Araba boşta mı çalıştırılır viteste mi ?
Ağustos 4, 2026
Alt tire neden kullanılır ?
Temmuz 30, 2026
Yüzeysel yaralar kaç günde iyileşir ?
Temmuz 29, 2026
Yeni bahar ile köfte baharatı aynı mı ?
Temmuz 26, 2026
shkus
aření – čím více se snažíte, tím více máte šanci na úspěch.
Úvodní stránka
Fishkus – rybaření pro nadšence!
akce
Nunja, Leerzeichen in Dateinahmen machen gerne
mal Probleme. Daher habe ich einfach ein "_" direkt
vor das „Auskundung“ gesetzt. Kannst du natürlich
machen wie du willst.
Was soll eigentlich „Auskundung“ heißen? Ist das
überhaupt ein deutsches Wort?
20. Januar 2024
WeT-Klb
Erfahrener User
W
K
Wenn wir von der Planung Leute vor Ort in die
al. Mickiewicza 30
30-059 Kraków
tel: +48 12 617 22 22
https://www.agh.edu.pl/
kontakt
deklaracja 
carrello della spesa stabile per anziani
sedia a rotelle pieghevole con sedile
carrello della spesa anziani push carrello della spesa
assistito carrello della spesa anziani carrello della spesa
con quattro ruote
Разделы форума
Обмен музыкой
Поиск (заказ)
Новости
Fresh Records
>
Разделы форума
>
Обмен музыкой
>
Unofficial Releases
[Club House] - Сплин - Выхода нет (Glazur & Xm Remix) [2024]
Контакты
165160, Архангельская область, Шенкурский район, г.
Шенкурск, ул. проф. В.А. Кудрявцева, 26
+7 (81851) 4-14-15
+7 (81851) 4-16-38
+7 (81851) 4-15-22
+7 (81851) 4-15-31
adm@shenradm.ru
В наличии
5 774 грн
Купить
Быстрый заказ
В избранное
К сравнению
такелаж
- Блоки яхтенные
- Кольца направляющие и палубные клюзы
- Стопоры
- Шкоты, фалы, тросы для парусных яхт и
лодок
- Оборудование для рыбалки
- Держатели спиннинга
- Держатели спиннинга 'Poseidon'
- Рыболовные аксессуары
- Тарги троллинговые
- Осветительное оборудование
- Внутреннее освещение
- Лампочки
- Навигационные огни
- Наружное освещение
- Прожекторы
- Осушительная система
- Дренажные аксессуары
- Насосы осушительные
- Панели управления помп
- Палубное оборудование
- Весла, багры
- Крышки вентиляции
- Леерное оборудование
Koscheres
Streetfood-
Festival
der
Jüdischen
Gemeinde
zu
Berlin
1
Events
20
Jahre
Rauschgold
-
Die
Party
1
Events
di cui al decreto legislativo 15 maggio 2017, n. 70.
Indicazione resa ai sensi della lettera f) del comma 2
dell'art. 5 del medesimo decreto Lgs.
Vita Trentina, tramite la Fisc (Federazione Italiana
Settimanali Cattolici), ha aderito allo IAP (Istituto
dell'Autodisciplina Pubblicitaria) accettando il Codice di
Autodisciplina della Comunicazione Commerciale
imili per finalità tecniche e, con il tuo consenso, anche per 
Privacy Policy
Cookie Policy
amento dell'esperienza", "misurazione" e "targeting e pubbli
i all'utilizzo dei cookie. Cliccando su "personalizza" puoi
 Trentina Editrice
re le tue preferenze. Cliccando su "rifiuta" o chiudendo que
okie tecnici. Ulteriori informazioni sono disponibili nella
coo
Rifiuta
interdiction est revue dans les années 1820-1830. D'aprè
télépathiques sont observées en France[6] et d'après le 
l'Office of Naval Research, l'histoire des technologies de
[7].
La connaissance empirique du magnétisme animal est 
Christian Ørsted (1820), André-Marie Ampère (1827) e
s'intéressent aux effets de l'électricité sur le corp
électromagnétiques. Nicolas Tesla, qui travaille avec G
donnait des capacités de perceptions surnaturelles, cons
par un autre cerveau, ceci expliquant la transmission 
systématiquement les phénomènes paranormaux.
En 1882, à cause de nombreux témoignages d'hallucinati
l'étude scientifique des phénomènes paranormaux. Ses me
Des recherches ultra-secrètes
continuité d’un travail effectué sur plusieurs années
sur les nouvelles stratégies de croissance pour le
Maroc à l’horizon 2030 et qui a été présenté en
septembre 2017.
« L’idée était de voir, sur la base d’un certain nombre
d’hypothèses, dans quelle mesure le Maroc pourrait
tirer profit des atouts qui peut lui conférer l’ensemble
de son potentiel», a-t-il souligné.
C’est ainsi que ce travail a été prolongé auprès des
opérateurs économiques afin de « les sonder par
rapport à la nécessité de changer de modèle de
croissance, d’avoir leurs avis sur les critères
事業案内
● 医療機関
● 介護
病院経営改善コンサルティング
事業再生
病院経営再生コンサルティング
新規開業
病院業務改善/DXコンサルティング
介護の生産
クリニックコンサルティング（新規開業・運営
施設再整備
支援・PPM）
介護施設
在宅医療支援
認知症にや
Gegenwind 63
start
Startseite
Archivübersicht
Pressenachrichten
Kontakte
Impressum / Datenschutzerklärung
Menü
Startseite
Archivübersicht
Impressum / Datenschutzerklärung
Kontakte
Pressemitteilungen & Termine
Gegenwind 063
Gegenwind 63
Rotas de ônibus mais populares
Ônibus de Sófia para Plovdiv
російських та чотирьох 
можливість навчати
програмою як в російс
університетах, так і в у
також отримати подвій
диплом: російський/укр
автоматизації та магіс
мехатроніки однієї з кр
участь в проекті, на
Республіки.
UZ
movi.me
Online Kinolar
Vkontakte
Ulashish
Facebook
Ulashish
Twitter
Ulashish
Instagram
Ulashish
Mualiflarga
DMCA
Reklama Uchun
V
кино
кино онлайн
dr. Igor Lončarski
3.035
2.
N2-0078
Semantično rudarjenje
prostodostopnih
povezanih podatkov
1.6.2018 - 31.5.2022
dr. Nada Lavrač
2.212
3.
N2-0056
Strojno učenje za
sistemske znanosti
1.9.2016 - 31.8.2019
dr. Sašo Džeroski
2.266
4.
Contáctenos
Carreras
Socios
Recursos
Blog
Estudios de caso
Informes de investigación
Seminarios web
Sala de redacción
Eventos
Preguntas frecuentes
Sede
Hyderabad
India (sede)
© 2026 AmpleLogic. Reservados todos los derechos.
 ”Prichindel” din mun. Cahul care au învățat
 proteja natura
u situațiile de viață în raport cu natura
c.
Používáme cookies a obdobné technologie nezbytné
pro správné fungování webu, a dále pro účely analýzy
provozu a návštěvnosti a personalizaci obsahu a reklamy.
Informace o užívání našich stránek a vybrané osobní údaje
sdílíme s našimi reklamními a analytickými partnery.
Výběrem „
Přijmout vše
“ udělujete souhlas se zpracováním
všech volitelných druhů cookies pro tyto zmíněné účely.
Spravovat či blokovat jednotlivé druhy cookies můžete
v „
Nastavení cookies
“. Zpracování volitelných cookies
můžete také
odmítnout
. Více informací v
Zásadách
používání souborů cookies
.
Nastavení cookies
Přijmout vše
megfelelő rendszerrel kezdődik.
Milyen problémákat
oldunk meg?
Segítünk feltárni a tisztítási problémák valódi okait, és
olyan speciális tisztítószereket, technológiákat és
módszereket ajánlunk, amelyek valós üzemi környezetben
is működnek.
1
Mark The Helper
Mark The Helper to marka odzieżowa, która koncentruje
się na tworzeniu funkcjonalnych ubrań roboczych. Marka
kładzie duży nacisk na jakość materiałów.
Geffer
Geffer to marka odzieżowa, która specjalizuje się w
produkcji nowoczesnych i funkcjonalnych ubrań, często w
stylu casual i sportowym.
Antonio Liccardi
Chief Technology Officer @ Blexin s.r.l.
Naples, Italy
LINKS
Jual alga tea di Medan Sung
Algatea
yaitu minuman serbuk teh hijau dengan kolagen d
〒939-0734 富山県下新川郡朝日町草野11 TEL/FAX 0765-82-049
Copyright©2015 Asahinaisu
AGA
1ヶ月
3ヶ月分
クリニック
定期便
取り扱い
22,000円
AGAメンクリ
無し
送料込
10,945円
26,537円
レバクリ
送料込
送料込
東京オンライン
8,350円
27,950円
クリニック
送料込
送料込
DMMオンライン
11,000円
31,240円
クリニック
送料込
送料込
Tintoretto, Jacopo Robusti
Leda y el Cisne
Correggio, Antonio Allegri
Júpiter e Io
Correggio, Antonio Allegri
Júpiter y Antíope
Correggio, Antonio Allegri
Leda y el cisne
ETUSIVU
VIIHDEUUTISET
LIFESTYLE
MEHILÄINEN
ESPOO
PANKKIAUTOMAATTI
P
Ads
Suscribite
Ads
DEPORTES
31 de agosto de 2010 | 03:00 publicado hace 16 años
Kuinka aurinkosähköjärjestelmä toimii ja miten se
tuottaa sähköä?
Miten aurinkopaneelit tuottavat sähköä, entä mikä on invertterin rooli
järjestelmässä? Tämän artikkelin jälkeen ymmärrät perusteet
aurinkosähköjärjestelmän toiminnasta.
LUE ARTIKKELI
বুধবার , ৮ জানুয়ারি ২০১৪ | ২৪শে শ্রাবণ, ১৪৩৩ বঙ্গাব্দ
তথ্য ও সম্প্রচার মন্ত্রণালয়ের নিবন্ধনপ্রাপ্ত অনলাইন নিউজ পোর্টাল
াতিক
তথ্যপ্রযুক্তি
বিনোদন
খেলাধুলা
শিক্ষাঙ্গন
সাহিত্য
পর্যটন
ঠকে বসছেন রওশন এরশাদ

——————

Count the lines in the entries that hold the word "odzieżowa", and give nothing but the total.

2